#### [Task to carry out]
In the entries that follow, find the line containing "left hip: (117, 195)" and the line containing "left back paw: (565, 761)", then retype exactly the lines from the first through the second, pictures excluded.

====================

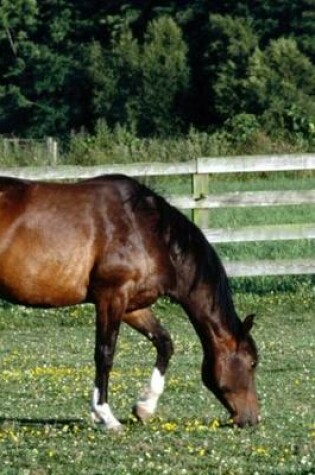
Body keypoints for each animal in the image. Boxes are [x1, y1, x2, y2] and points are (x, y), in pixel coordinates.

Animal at [0, 175, 260, 432]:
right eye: (252, 363)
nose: (251, 419)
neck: (145, 230)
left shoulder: (132, 305)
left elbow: (164, 343)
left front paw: (144, 407)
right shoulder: (111, 296)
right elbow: (105, 353)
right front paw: (106, 416)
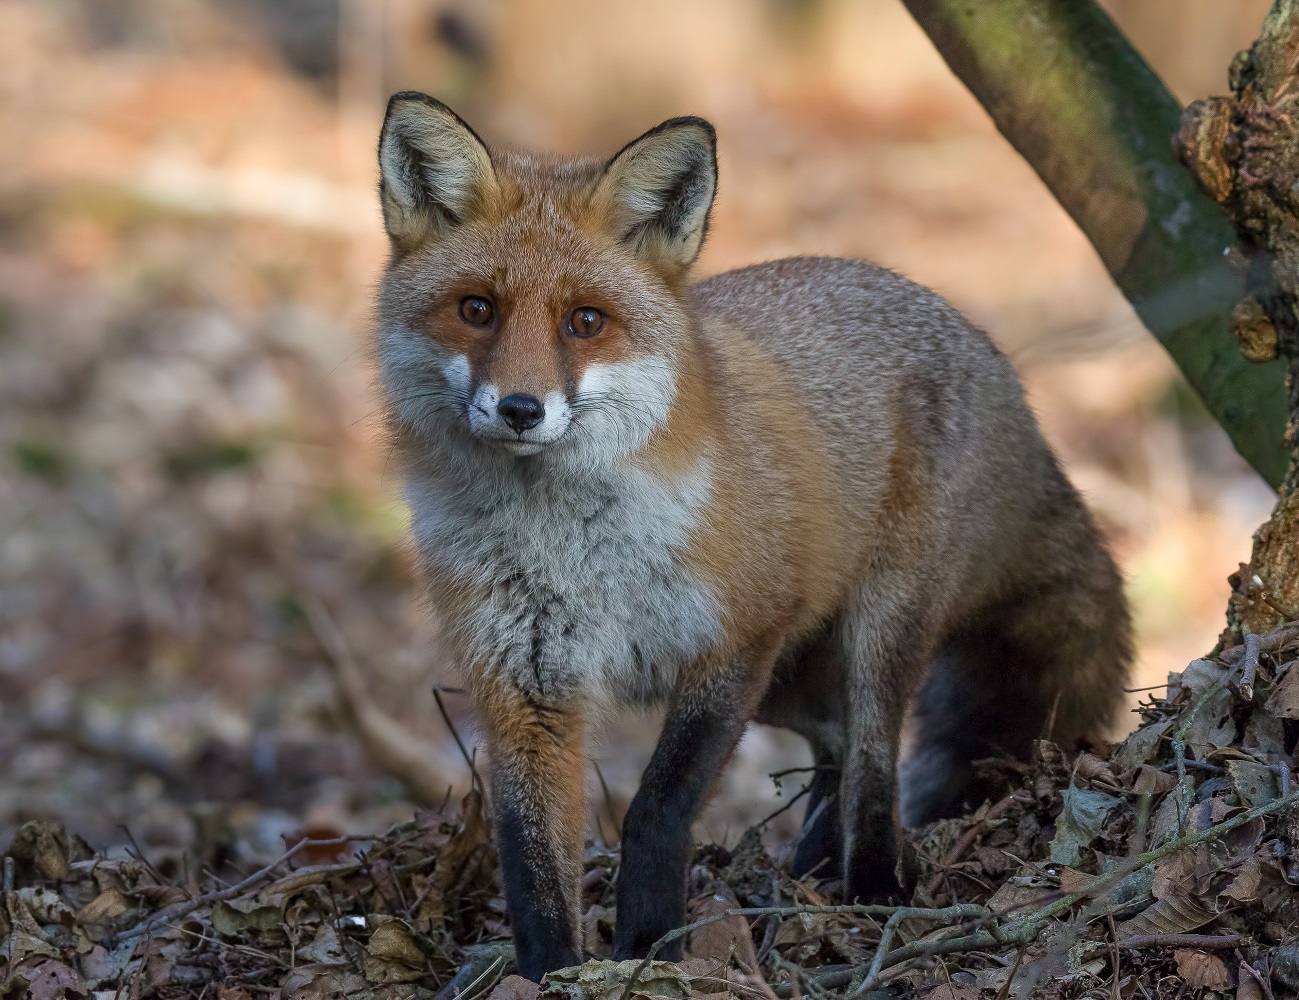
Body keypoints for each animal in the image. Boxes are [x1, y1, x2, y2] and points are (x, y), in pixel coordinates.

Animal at [371, 93, 1132, 981]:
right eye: (476, 310)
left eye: (585, 322)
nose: (521, 408)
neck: (568, 553)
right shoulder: (524, 681)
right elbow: (529, 859)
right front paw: (552, 973)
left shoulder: (735, 642)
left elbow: (657, 812)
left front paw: (649, 947)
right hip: (790, 674)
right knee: (833, 742)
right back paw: (811, 868)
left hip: (873, 630)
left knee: (872, 759)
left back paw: (871, 887)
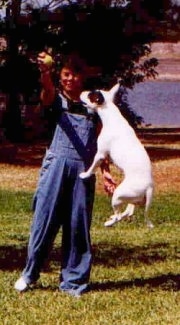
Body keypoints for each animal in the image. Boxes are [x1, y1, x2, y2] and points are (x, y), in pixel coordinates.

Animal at [79, 83, 154, 228]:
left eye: (90, 94)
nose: (81, 91)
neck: (111, 116)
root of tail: (148, 187)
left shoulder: (100, 154)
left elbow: (92, 167)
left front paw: (85, 174)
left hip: (117, 195)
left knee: (119, 215)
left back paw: (109, 222)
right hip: (132, 199)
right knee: (128, 211)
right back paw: (115, 216)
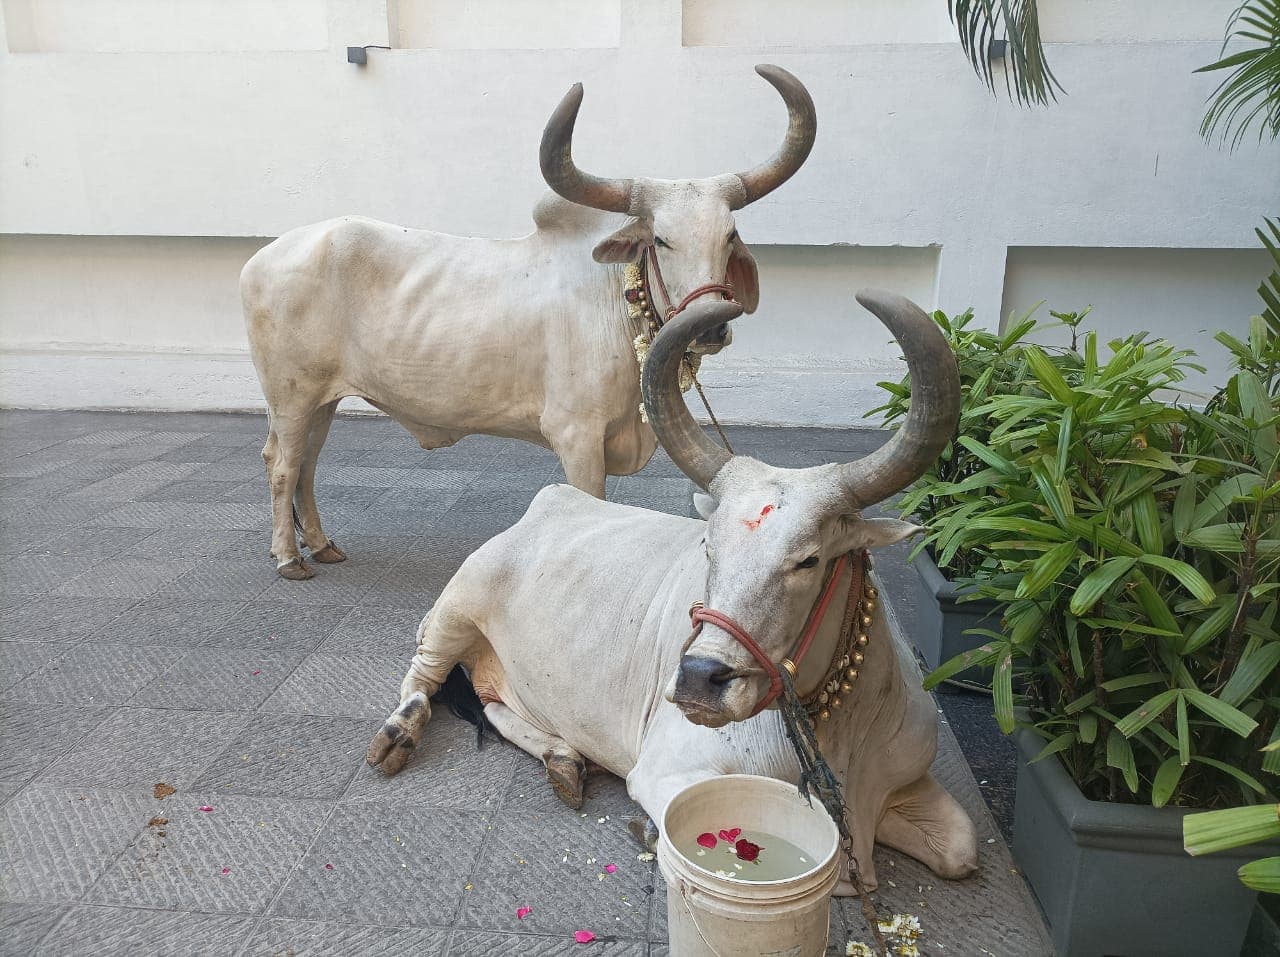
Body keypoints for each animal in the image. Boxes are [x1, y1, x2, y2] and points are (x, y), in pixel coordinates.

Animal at [240, 65, 816, 580]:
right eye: (661, 239)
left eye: (729, 234)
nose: (710, 327)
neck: (611, 302)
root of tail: (264, 257)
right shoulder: (576, 436)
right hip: (290, 397)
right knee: (282, 463)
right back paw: (289, 558)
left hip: (322, 399)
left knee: (308, 464)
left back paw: (321, 545)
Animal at [366, 291, 980, 893]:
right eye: (708, 545)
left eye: (809, 559)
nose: (698, 680)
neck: (841, 730)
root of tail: (550, 502)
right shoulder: (669, 773)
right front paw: (650, 833)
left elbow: (960, 850)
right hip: (455, 609)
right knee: (423, 676)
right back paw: (399, 733)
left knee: (496, 707)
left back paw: (565, 761)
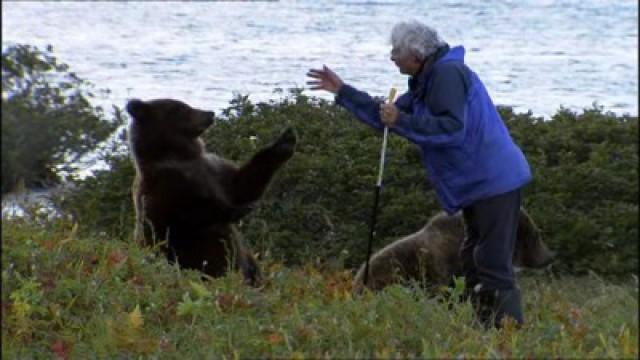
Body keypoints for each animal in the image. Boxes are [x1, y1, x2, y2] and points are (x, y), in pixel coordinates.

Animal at [125, 97, 298, 284]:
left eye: (185, 104)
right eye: (180, 108)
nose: (209, 113)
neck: (180, 155)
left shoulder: (215, 172)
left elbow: (243, 185)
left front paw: (285, 141)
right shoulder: (165, 187)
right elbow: (190, 214)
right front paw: (239, 209)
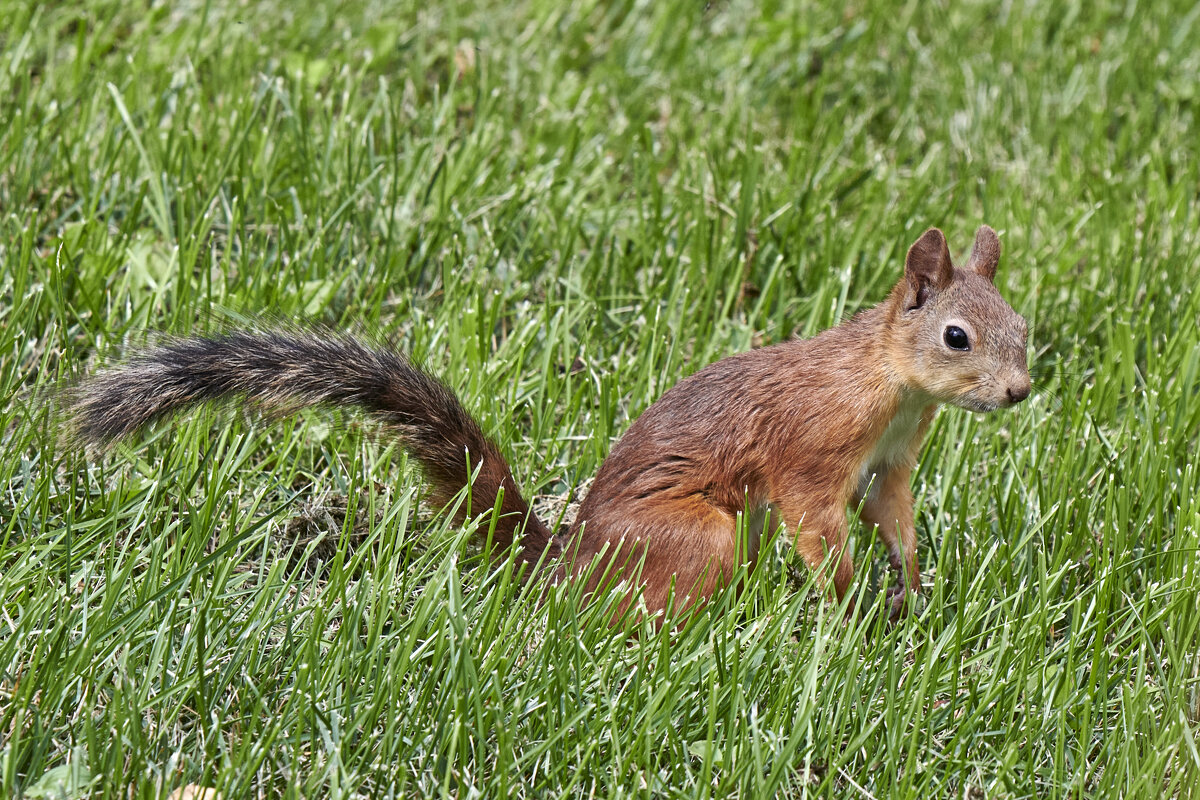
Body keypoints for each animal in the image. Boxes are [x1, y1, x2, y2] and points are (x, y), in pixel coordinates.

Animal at [68, 227, 1032, 623]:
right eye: (957, 335)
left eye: (1021, 325)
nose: (1020, 392)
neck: (891, 384)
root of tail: (570, 563)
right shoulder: (812, 452)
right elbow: (820, 527)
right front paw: (854, 607)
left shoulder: (893, 461)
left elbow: (893, 519)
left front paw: (913, 585)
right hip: (700, 535)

====================

#### [Result for this task]
left hip: (117, 195)
left knee: (119, 215)
left back paw: (109, 222)
right hip: (132, 199)
right knee: (128, 211)
right back paw: (115, 216)
Body keypoints for each animal in the image. Boxes are [x1, y1, x2, y2] and points are (x, y), in pixel coordinates.

Animal at [240, 65, 816, 580]:
right eye: (661, 239)
left eye: (729, 234)
nose: (710, 327)
neck: (611, 302)
root of tail: (264, 257)
right shoulder: (576, 436)
right hip: (290, 397)
right knee: (282, 463)
right back paw: (289, 558)
left hip: (322, 399)
left knee: (308, 464)
left back paw: (321, 545)
Animal at [366, 291, 980, 893]:
right eye: (708, 545)
left eye: (809, 559)
nose: (698, 680)
neck: (841, 730)
root of tail: (550, 502)
right shoulder: (669, 773)
right front paw: (650, 833)
left elbow: (960, 850)
right hip: (455, 609)
right knee: (423, 676)
right back paw: (399, 733)
left knee: (496, 707)
left back paw: (565, 761)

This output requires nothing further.